> EXERCISE TEXT:
______________________________

Is there anything wrong here?

Thank you for your help.

Hi Zhou Heng,

The main problem here is that you have an illegal schedule so the kernel isn’t getting launched. The maximum number of threads per block is 1024, but you’re trying to use 2048. Adding error checking will show the problem:

       print *, "Block: ", tBlock
       print *, "Grid: ", grid
       call test_sqrt<<<grid, tBlock>>>(jdim,kdim,idim,input_d,output_d)
       istat = cudagetlasterror()
       if (istat .ne. 0) then
          write(*,*) 'Error =' , cudaGetErrorString(istat)
       endif



% a.out
 Block:            32           32            2
 Grid:             1            1            1
 Error =
 invalid configuration argument

Also, it looks like your indexing in the kernel is wrong in that on the host, idim cooresponds to the z dimension and kdim to the y dimension, but in the kernel you have these reversed.

Here’s my changes:

% cat test.f90
module cudaModule
   use cudafor
   contains
   attributes(global) subroutine test_sqrt(jdim,kdim,idim,input,output)
   implicit none
   integer,  value, intent(in) :: jdim,kdim,idim
   real, intent(in) :: input(jdim-1,kdim-1,idim-1)
   real, intent(inout) :: output(jdim-1,kdim-1,idim-1)
   integer gtidx,gtidy,gtidz

   gtidx = blockDim%x * (blockIdx%x - 1) + threadIdx%x
   gtidy = blockDim%y * (blockIdx%y - 1) + threadIdx%y
   gtidz = blockDim%z * (blockIdx%z - 1) + threadIdx%z

   if (gtidz <= idim-1 .and. gtidx <= jdim-1 .and. gtidy <= kdim-1) then
    output(gtidx,gtidy,gtidz)=SQRT(input(gtidx,gtidy,gtidz))
   endif
   end subroutine test_sqrt
 end module cudaModule

 program testTwoeqn
       use cudafor
       use cudaModule

       implicit none
       integer, parameter :: jdim=17
       integer, parameter :: kdim=25
       integer, parameter :: idim=2
       integer result,i,j,k
       real :: input(jdim-1,kdim-1,idim-1),cpu_output(jdim-1,kdim-1,idim-1), &
         gpu_output(jdim-1,kdim-1,idim-1)

 !     device data
       integer, parameter :: TILE_X = 32
       integer, parameter :: TILE_Y = 32
       integer, parameter :: TILE_Z = 1
       integer, device :: jdim_d, kdim_d, idim_d
       real, device :: input_d(jdim-1,kdim-1,idim-1),output_d(jdim-1,kdim-1,idim-1)

______________________________

> DATASET EXTRACT:
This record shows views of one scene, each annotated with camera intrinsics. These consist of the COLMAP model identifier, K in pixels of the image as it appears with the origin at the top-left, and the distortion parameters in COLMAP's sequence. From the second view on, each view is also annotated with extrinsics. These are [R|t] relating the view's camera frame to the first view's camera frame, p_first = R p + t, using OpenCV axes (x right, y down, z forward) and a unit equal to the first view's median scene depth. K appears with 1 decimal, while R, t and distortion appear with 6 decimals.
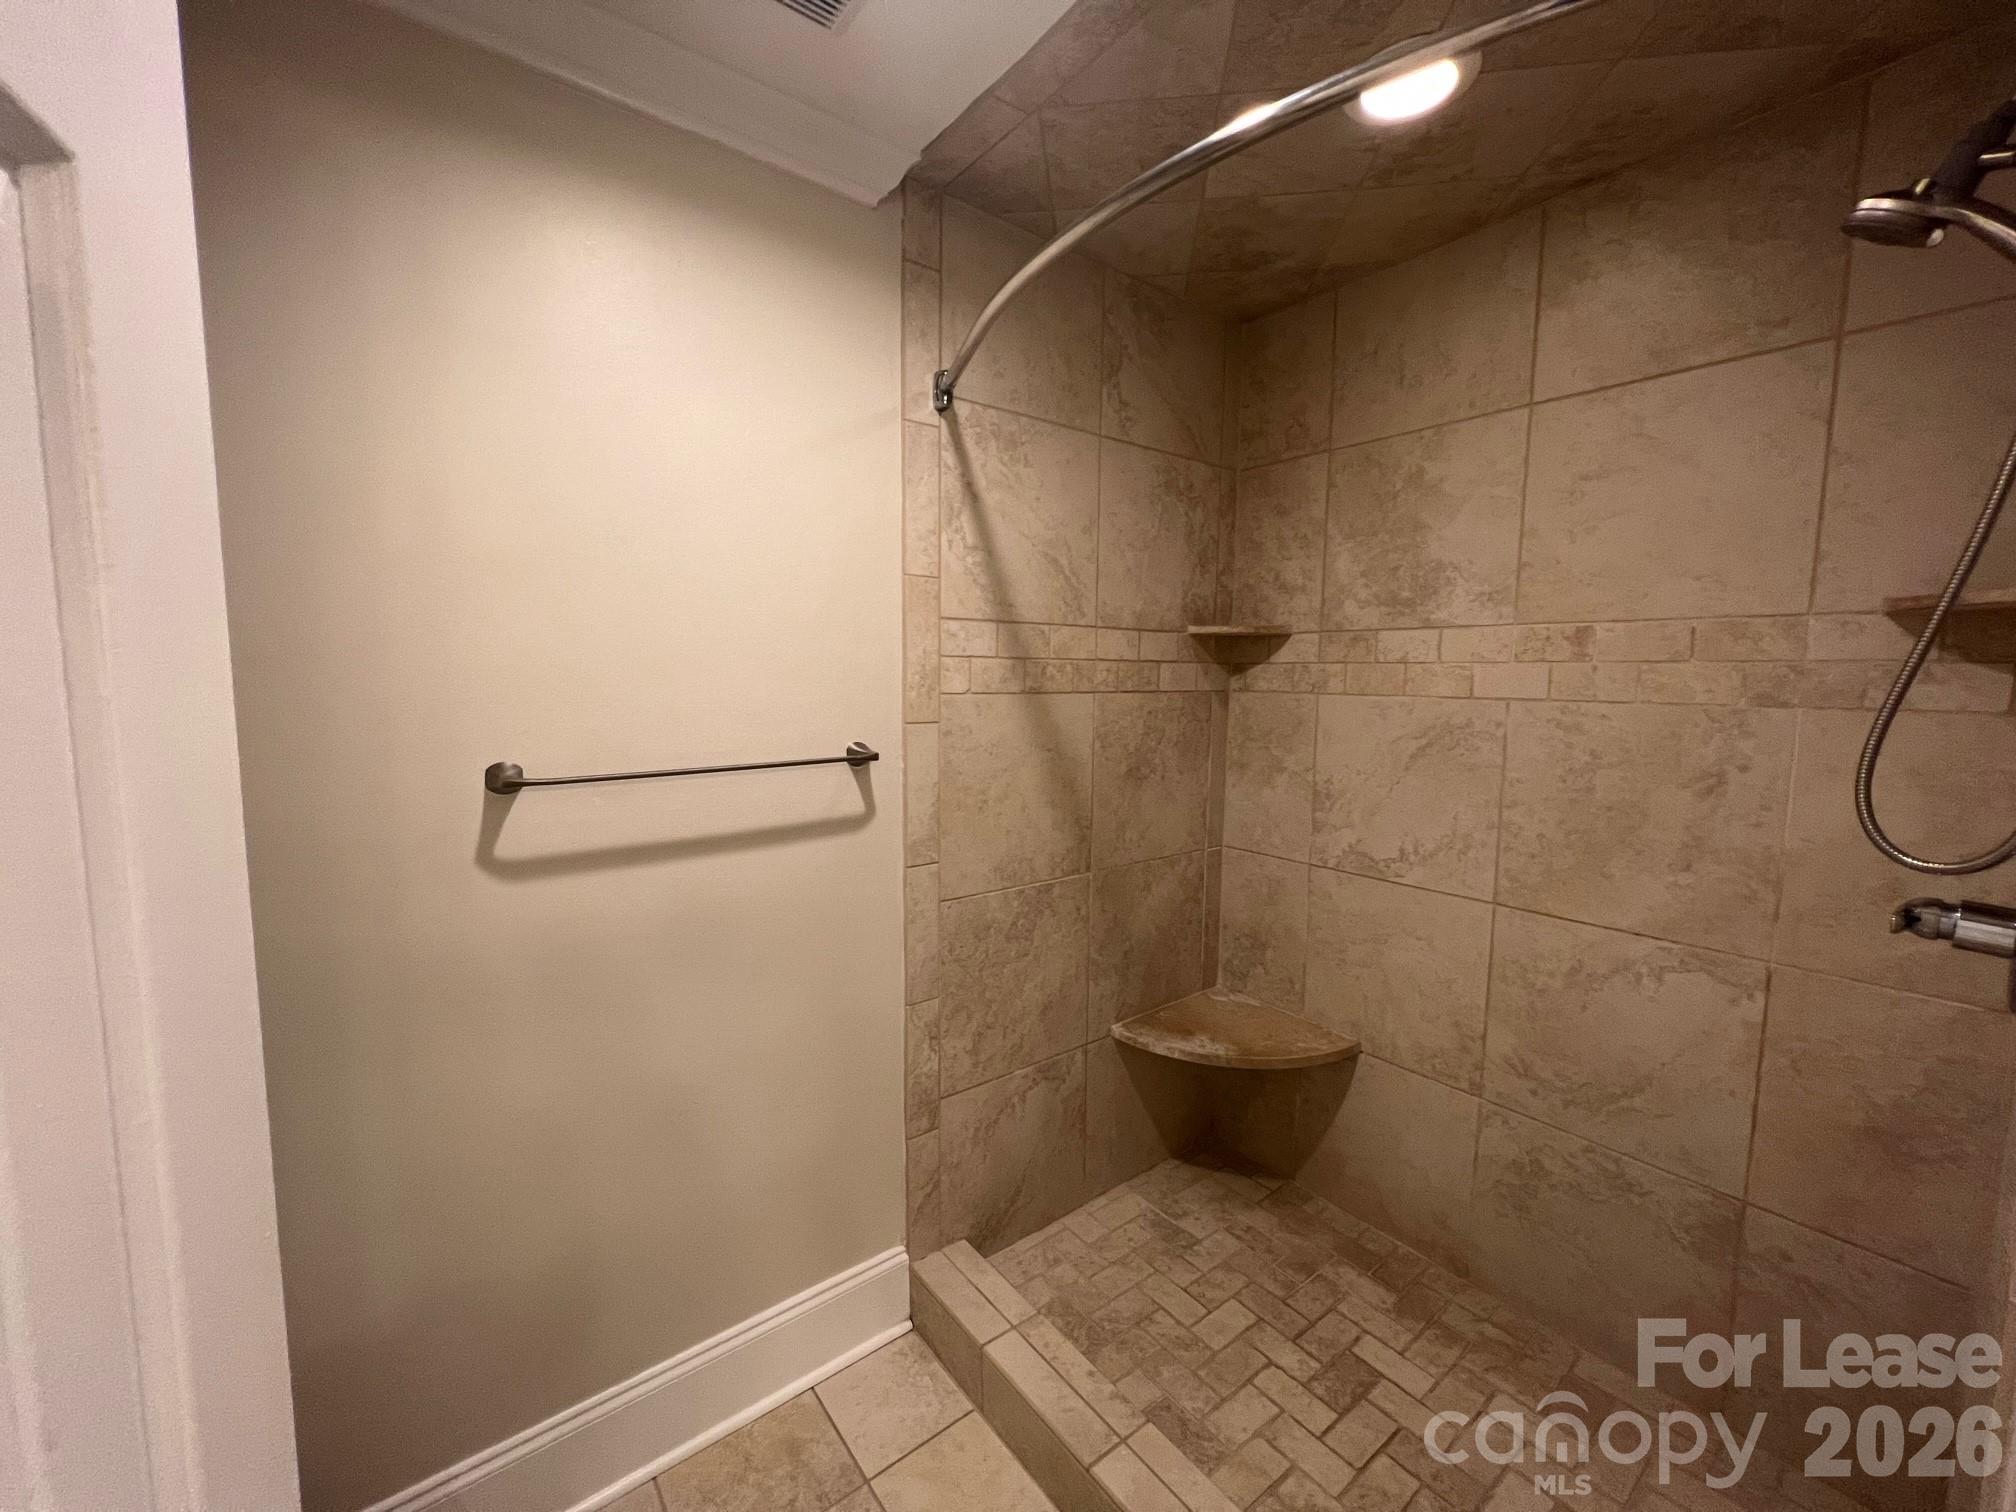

______________________________

> ACTIONS TO TAKE:
**A)** Rewrite the paragraph of the CUDA Fortran forum thread that begins "The main problem here is" as a short bulleted list that keeps its main facts.
**B)** Continue the CUDA Fortran forum thread from its last line.

> RESPONSES:
**A)**
- The schedule is illegal, so the kernel is never launched.
- A block can have at most 1024 threads, but the code tries to use 2048.
- Adding error checking reveals the problem.

**B)**
       integer :: istat
       type(dim3) :: grid, tBlock

 !     init
       do k=1,kdim-1
         do i=1,idim-1
           do j=1,jdim-1
             input(j,k,i)=j
             cpu_output(j,k,i)=0.0
             gpu_output(j,k,i)=0.0
           enddo
         enddo
       enddo

 !     CPU TEST
       do k=1,kdim-1
         do i=1,idim-1
           do j=1,jdim-1
             cpu_output(j,k,i)=sqrt(input(j,k,i))
           enddo
         enddo
       enddo

 !     GPU TEST
       jdim_d=jdim
       kdim_d=kdim
       idim_d=idim
       input_d=input
       output_d=gpu_output
       tBlock = dim3(TILE_X,TILE_Y,TILE_Z)
       grid = dim3(CEILING(REAL(jdim-1)/TILE_X), &
                   CEILING(REAL(kdim-1)/TILE_Y), &
                   CEILING(REAL(idim-1)/TILE_Z))
       print *, "Block: ", tBlock
       print *, "Grid: ", grid
       call test_sqrt<<<grid, tBlock>>>(jdim,kdim,idim,input_d,output_d)
       istat = cudagetlasterror()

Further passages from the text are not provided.